The righteousness that is by faith also practices. Indeed, Romans 3:21-22 points to this:

But now apart from the Law the righteousness of God has been manifested, being witnessed by the Law and the Prophets, even the righteousness of God through faith in Jesus Christ for all those who believe; for there is no distinction

So now we have to ask: what is the righteousness of the scribes and Pharisees? Was their righteousness really the righteousness witnessed by the Law that is practicing righteousness? Did they really practice the Law?

Matthew 23:1-3: Then Jesus spoke to the crowds and to His disciples, saying: “The scribes and the Pharisees have seated themselves in the chair of Moses; therefore all that they tell you, do and observe, but do not do according to their deeds; for they say things and do not do them.

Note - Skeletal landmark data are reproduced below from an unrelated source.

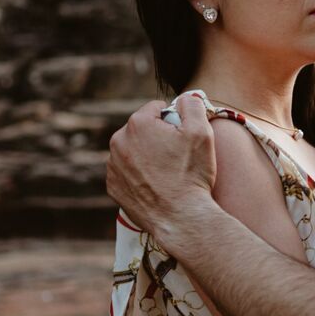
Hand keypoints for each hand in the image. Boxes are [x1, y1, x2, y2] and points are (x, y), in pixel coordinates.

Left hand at [107, 92, 217, 240]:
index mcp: (138, 123)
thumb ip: (192, 104)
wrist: (181, 218)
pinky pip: (126, 172)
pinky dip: (139, 175)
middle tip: (177, 157)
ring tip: (168, 174)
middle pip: (143, 129)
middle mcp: (119, 141)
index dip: (174, 121)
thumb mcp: (201, 132)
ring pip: (134, 150)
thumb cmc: (192, 174)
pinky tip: (156, 185)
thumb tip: (186, 97)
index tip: (183, 138)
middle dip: (158, 137)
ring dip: (148, 156)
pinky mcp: (113, 186)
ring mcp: (113, 166)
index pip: (157, 109)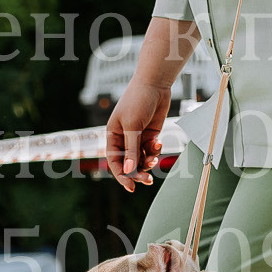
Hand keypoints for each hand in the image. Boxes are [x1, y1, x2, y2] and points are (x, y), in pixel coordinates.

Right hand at [105, 71, 172, 191]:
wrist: (154, 84)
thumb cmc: (138, 101)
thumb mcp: (133, 126)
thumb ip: (131, 149)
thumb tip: (129, 171)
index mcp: (113, 135)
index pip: (114, 161)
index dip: (121, 176)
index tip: (131, 187)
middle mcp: (124, 139)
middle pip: (128, 164)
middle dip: (137, 173)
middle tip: (148, 180)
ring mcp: (137, 138)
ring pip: (141, 159)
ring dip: (148, 162)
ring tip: (155, 158)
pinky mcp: (150, 135)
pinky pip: (150, 151)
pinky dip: (155, 151)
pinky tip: (158, 144)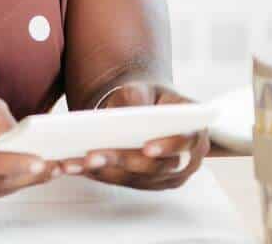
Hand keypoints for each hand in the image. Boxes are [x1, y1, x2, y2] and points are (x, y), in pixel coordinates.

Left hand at [64, 82, 208, 189]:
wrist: (144, 108)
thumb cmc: (146, 96)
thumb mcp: (142, 88)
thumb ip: (137, 97)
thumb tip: (125, 113)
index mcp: (194, 129)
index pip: (188, 140)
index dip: (169, 145)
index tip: (147, 148)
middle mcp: (188, 157)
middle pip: (157, 166)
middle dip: (123, 161)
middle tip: (94, 156)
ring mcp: (170, 175)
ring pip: (138, 178)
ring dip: (106, 171)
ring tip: (78, 162)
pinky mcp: (149, 183)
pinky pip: (125, 182)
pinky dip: (100, 175)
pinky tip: (77, 167)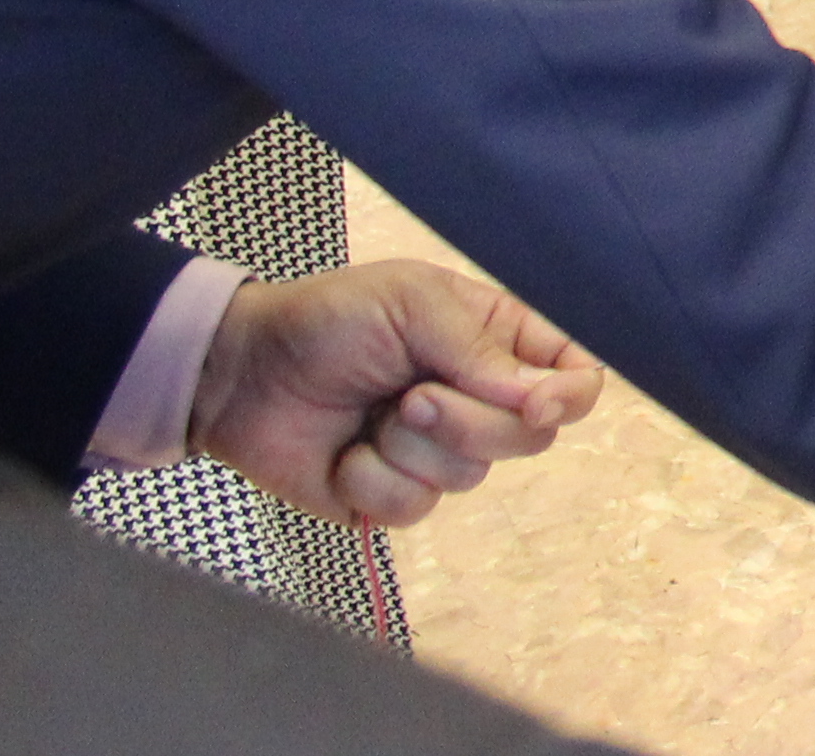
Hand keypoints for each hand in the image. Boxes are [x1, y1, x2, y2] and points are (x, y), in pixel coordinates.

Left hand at [188, 262, 599, 530]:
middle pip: (530, 437)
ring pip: (470, 477)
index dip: (569, 397)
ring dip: (409, 448)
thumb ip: (480, 349)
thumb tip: (540, 400)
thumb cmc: (328, 320)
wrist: (240, 374)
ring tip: (371, 415)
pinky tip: (346, 453)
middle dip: (466, 423)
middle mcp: (478, 399)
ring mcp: (436, 451)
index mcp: (497, 342)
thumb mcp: (412, 305)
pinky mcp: (393, 494)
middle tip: (408, 395)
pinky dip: (372, 482)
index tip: (536, 406)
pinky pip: (414, 509)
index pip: (574, 376)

The Pharisees read the Law, and told people to do it... only for them to do entirely different things. In essence, they were hypocritical and defiant. They would see the Law, and how God intended for them to do something, realize that it applied to them, and then instead, decide that they wanted to do something else. So the condition that our faith in Christ merits righteousness hinges on us doing what we believe God wants us to do. In essence, it's a matter of believing God, as Abraham did (Genesis 15:6 - the word 'in' is not in the Hebrew or the Greek). If we believe God, we will try to do what He says we should do. We will fail, but that's what grace is for. Someone who is least in the Kingdom will commit sin without being convicted of it because he or she does not know that it is sin - but that person is accounted righteous by faith because that faith makes that person avoid what he or she does know to be sin. The reason idolaters and fornicators don't get in (without first choosing to stop being idolators or fornicators by repentance through belief in Christ) is because they already know that such things are wrong, as that part of the law is written on their hearts:

For when Gentiles who do not have the Law do instinctively the things of the Law, these, not having the Law, are a law to themselves, in that they show the work of the Law written in their hearts, their conscience bearing witness and their thoughts alternately accusing or else defending them, on the day when, according to my gospel, God will judge the secrets of men through Christ Jesus. (Romans 2:14-16)

The idolator knows that idolatry is wrong instinctively, as every man knows that wood, stone, and metal can't actually 'tap into' the divine, and they know that the real Creator of the Universe must be an invisible God who exists outside of the Universe. That's why the idolator stands condemned before the LORD.